■ DATA FOR THE TASK
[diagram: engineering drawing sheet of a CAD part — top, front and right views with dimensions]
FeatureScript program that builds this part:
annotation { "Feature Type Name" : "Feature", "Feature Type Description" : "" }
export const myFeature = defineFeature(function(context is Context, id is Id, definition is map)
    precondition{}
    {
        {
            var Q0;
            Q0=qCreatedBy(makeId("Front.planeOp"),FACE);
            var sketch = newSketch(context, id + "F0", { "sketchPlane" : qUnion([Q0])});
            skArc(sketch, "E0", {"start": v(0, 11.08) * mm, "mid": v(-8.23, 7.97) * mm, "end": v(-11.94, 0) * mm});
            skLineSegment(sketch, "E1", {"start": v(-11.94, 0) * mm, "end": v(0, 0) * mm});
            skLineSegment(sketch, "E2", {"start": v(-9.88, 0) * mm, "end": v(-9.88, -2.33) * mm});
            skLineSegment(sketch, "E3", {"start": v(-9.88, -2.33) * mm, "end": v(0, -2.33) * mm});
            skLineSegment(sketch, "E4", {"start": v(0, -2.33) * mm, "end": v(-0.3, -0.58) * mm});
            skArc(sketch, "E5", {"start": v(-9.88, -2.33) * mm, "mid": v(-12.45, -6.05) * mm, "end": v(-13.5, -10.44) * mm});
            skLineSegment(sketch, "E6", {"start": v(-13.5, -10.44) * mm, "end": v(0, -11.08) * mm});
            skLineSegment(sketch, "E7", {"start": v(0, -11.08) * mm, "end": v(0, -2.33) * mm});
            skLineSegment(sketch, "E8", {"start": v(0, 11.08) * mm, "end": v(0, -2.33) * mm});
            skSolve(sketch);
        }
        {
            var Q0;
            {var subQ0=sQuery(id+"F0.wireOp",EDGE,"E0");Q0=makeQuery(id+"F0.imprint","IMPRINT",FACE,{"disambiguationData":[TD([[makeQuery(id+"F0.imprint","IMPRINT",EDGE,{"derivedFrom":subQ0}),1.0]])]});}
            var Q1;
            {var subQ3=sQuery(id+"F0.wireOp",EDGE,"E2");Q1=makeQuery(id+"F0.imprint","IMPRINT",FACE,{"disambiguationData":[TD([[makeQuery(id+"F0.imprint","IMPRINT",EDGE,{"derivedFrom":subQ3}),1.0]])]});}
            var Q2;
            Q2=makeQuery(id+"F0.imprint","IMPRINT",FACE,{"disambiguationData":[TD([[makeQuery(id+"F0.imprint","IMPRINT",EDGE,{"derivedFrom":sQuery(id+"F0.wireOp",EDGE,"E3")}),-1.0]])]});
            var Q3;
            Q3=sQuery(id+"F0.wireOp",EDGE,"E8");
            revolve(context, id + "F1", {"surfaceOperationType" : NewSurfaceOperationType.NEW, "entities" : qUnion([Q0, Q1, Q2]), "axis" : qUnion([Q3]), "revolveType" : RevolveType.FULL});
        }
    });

--

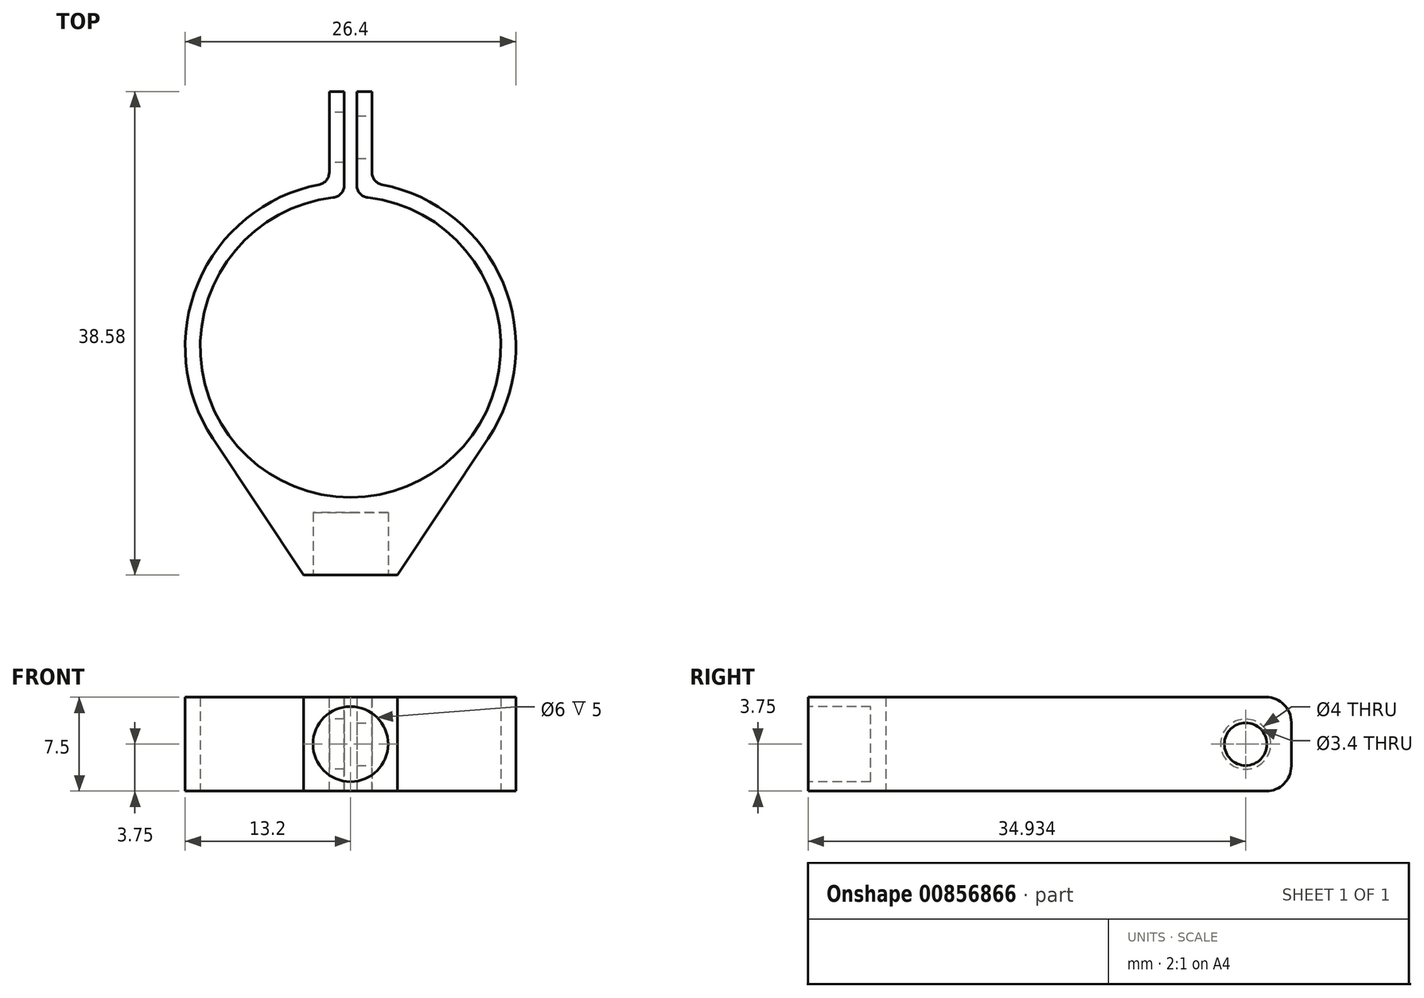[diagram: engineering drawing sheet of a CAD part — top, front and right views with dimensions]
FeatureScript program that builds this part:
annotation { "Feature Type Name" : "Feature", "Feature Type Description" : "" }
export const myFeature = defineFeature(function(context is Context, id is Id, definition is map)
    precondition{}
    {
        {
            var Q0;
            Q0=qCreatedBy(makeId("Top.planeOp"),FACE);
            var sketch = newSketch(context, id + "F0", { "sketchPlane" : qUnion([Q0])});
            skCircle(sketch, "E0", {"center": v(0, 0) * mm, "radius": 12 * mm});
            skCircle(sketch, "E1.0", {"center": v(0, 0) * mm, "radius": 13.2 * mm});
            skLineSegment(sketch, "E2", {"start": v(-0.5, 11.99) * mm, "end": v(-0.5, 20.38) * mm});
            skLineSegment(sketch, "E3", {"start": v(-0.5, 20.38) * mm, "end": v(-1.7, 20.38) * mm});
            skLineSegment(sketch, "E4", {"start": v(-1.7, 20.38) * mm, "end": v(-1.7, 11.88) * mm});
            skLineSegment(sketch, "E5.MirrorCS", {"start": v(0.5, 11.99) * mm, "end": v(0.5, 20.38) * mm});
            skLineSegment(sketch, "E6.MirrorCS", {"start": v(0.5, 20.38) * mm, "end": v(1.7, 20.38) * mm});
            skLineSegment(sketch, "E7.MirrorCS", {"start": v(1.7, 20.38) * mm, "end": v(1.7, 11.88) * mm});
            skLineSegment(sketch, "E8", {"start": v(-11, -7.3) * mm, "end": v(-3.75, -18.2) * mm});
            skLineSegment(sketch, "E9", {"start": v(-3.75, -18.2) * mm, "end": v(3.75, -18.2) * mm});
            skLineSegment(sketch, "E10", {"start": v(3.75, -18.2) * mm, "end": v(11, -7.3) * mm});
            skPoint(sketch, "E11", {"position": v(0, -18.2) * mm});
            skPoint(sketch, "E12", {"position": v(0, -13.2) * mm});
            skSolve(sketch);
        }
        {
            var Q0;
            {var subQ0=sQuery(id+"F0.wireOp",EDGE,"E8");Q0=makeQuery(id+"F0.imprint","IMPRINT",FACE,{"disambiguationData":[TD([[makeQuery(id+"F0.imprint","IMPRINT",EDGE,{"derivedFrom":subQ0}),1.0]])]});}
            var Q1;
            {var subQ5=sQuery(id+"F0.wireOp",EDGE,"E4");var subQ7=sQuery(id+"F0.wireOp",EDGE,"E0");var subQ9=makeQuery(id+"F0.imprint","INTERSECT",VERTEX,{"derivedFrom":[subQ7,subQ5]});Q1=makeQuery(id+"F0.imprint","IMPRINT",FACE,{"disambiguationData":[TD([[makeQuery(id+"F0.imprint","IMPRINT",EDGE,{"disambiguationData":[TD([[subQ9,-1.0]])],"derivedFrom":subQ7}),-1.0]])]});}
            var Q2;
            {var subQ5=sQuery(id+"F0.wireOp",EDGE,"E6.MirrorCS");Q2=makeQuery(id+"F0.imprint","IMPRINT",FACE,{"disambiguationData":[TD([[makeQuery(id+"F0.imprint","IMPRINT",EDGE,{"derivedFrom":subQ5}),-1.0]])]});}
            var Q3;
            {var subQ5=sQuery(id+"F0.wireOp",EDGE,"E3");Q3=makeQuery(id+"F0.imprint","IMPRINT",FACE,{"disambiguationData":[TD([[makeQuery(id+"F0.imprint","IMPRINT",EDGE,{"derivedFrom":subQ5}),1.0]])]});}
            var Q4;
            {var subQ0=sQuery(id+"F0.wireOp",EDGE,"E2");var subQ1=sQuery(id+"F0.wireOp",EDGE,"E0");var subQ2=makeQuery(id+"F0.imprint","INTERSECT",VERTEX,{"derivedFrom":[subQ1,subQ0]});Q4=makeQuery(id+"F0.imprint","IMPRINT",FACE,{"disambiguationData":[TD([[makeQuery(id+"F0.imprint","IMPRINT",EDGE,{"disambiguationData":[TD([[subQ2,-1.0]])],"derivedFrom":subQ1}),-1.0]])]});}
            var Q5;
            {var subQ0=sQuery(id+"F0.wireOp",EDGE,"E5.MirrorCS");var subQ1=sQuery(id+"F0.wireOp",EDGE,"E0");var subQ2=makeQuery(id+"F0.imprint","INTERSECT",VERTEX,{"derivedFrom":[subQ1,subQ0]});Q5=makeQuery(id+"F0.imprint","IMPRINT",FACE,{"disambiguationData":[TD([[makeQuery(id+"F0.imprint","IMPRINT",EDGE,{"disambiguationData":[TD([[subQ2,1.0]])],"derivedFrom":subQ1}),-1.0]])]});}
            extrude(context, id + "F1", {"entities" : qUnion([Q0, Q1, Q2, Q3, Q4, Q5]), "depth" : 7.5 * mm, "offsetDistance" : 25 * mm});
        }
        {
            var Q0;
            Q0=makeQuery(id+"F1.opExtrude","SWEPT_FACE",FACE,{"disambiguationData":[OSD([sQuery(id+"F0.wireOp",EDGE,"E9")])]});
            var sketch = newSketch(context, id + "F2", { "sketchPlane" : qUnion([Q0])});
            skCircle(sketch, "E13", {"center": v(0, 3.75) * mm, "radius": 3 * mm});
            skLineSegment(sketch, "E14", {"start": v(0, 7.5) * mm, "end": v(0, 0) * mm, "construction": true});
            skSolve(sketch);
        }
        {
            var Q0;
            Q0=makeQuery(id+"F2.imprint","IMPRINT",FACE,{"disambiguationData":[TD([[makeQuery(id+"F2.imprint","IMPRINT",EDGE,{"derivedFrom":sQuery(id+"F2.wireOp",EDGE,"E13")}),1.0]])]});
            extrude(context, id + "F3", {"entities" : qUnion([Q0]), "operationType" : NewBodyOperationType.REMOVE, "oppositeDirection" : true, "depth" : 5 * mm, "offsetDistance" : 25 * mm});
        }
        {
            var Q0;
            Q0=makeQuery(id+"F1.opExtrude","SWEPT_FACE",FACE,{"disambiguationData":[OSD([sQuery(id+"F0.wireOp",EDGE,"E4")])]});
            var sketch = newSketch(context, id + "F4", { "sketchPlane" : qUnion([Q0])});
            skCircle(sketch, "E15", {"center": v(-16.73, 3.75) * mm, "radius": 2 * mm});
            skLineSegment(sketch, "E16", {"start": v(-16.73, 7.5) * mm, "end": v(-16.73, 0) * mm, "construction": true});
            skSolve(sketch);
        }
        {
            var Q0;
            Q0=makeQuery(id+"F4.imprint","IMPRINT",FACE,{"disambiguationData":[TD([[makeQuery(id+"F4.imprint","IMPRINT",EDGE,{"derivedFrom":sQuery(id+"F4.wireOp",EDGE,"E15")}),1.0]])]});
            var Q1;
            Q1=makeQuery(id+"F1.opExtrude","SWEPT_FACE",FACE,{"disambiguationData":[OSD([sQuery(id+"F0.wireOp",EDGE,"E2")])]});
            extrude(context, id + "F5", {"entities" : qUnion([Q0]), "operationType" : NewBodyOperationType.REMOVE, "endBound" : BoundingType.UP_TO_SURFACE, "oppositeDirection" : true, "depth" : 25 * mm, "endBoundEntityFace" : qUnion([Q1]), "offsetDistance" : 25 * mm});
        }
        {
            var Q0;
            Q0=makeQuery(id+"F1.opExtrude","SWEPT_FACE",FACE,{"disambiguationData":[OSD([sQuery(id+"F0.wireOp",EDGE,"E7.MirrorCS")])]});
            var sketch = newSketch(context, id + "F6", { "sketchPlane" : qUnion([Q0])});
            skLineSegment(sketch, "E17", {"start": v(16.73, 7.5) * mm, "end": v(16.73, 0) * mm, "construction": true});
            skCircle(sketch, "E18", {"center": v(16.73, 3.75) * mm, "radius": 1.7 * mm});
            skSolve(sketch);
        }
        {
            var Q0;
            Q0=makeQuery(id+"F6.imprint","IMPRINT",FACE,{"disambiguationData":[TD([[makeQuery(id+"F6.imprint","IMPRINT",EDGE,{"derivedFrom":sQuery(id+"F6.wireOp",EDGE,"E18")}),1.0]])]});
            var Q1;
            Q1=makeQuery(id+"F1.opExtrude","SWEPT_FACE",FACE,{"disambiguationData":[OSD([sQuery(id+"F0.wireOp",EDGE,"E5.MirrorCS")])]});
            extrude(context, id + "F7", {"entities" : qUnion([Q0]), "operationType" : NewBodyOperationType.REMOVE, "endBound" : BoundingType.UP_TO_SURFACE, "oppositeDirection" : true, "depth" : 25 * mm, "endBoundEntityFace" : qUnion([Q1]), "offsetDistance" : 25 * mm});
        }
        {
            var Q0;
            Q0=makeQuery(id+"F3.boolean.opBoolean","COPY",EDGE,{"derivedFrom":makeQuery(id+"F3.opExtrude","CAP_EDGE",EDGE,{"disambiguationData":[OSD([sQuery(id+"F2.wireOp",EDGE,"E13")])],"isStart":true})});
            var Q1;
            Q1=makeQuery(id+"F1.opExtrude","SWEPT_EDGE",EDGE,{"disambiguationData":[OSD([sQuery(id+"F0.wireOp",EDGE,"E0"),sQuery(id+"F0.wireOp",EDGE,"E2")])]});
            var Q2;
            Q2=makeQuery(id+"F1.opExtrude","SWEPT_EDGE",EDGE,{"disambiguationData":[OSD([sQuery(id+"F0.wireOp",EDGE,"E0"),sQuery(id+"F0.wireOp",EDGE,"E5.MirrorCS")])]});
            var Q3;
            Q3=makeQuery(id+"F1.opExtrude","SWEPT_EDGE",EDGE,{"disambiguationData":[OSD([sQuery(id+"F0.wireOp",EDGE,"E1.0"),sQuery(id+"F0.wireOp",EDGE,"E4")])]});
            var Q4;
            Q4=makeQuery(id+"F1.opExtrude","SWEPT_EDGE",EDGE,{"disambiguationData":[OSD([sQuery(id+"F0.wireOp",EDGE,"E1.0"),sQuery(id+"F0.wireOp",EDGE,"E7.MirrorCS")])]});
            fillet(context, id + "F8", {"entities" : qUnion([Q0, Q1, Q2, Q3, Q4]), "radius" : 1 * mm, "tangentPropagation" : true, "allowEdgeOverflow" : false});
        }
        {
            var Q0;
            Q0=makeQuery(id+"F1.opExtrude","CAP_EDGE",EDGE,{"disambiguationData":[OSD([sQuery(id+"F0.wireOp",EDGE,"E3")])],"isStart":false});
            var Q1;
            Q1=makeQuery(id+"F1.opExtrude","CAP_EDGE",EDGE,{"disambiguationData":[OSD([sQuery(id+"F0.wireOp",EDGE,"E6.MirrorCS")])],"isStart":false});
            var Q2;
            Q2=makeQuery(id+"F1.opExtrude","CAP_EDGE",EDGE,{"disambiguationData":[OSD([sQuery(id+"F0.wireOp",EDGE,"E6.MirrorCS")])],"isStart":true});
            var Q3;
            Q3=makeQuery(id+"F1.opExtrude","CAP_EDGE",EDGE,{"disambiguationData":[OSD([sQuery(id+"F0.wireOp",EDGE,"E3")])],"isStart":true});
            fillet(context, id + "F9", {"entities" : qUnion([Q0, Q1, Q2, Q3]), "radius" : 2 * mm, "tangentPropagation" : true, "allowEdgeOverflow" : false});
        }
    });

■ SET PROBLEM
Please list every line in the rows above that contains the word "position", treating uppercase and lowercase as different.

■ FINISHED EXERCISE
            skPoint(sketch, "E11", {"position": v(0, -18.2) * mm});
            skPoint(sketch, "E12", {"position": v(0, -13.2) * mm});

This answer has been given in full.